Die Ospura ULP 4040 wird mit 150 psi Druckbereich beschrieben. Die Ospura XULP 4040 ist mit 100 psi noch stärker auf niedrigen Betriebsdruck ausgelegt.

Was ist der Unterschied zur Ospura BW 4040?

Die Ospura BW 4040 ist stärker auf Brackwasser-RO und höhere Rückhaltung ausgelegt. Die Ospura XULP 4040 ist stärker auf niedrigen Betriebsdruck und Energieeinsparung ausgerichtet.

In welches Druckrohr passt die Membrane?

Die Ospura XULP 4040 passt in ein genormtes Druckrohr mit 4" Innendurchmesser. Druckstufe, Anschluss, Dichtungen und Anlagenkonzept müssen trotzdem geprüft werden.

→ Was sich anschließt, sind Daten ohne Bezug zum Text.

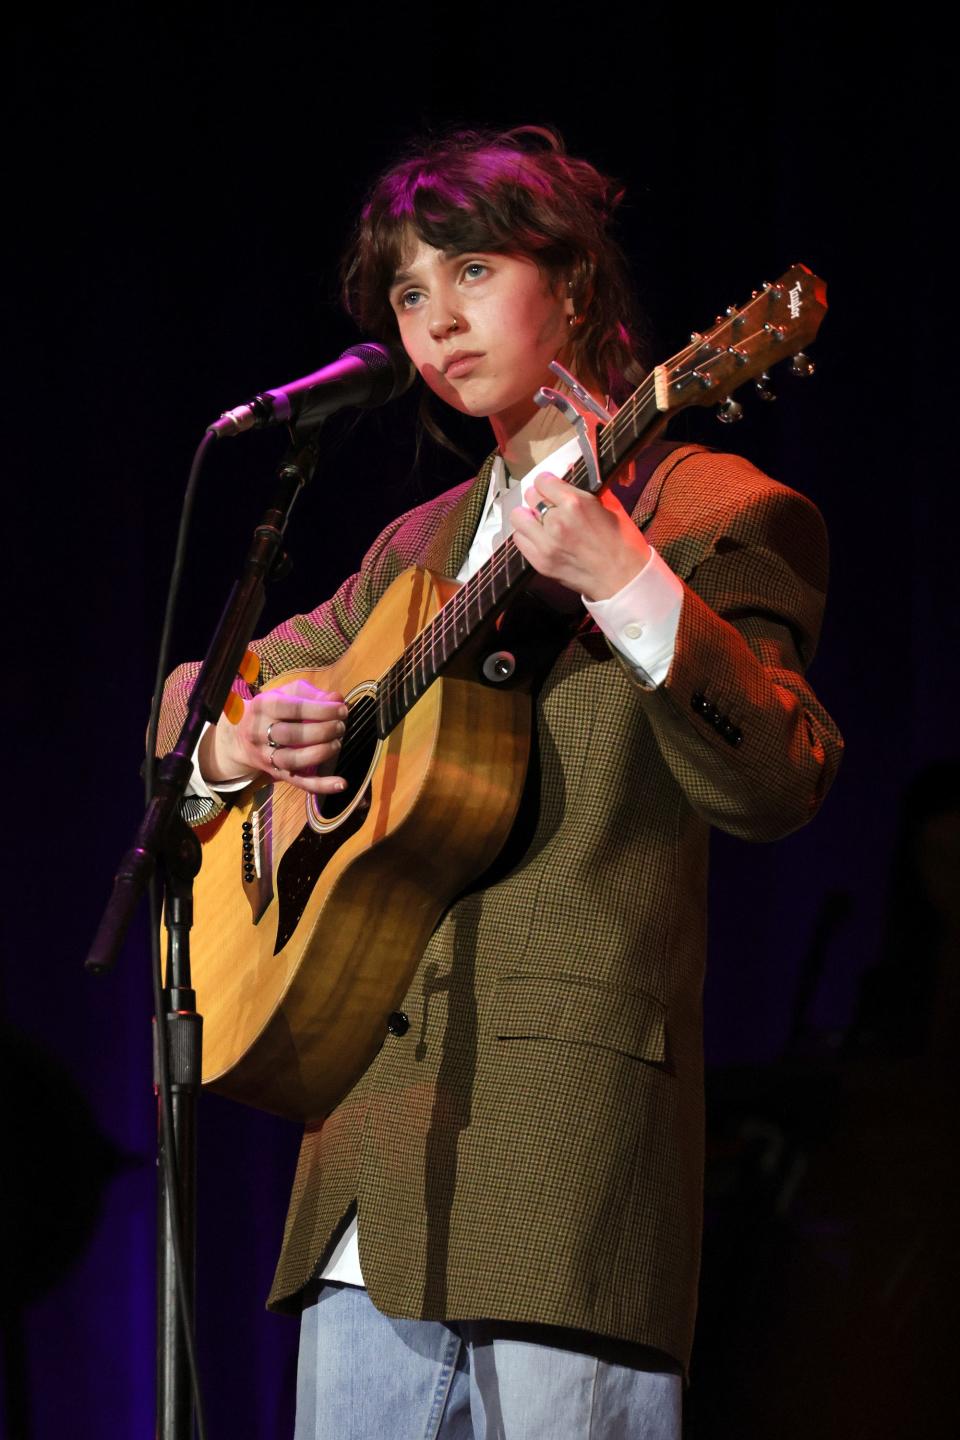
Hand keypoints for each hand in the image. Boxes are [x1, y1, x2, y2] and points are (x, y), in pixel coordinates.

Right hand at [199, 677, 348, 795]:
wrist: (240, 736)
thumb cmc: (272, 710)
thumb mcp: (286, 694)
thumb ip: (311, 694)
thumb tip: (337, 699)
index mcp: (264, 706)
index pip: (293, 708)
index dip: (320, 710)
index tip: (342, 709)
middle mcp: (260, 732)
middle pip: (291, 735)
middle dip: (322, 731)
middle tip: (340, 726)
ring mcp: (266, 756)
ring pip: (292, 760)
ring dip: (320, 753)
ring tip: (337, 744)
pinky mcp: (276, 774)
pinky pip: (298, 782)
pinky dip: (321, 785)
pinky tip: (341, 783)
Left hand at [510, 470, 651, 600]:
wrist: (623, 578)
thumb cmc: (622, 543)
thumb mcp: (611, 507)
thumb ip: (588, 489)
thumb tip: (570, 471)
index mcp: (575, 503)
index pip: (543, 481)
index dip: (547, 483)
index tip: (550, 487)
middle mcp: (557, 521)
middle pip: (530, 497)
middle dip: (539, 498)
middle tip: (547, 504)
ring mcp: (546, 543)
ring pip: (519, 518)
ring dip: (528, 517)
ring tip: (539, 521)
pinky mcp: (540, 562)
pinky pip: (519, 540)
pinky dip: (526, 536)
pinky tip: (538, 537)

Wann ist eine XULP-Membrane sinnvoll?

Eine XULP-Membrane ist sinnvoll, wenn das Speisewasser geeignet vorbehandelt ist, die Salzfracht moderat ist und ein möglichst niedriger Betriebsdruck angestrebt wird.

Wann ist eine XULP-Membrane nicht die richtige Wahl?

Bei hoher Leitfähigkeit, Seewasser, schwieriger Rohwasserqualität oder sehr hohen Anforderungen an die Permeatqualität kann eine Brackwasser- oder Seewassermembrane technisch passender sein.

Warum darf kein freies Chlor im Zulauf sein?

Die Membrane besteht aus Polyamid-Dünnschicht-Verbundmaterial. Freies Chlor und andere Oxidationsmittel können das Membranmaterial dauerhaft schädigen und die Rückhaltung verschlechtern.

Wann sollte die Membrane gereinigt oder ersetzt werden?

Hinweise sind sinkende Permeatleistung, steigender Differenzdruck oder steigende Permeatleitfähigkeit. Vor dem Austausch sollte geprüft werden, ob Fouling, Scaling, Biofouling oder chemische Schädigung die Ursache ist.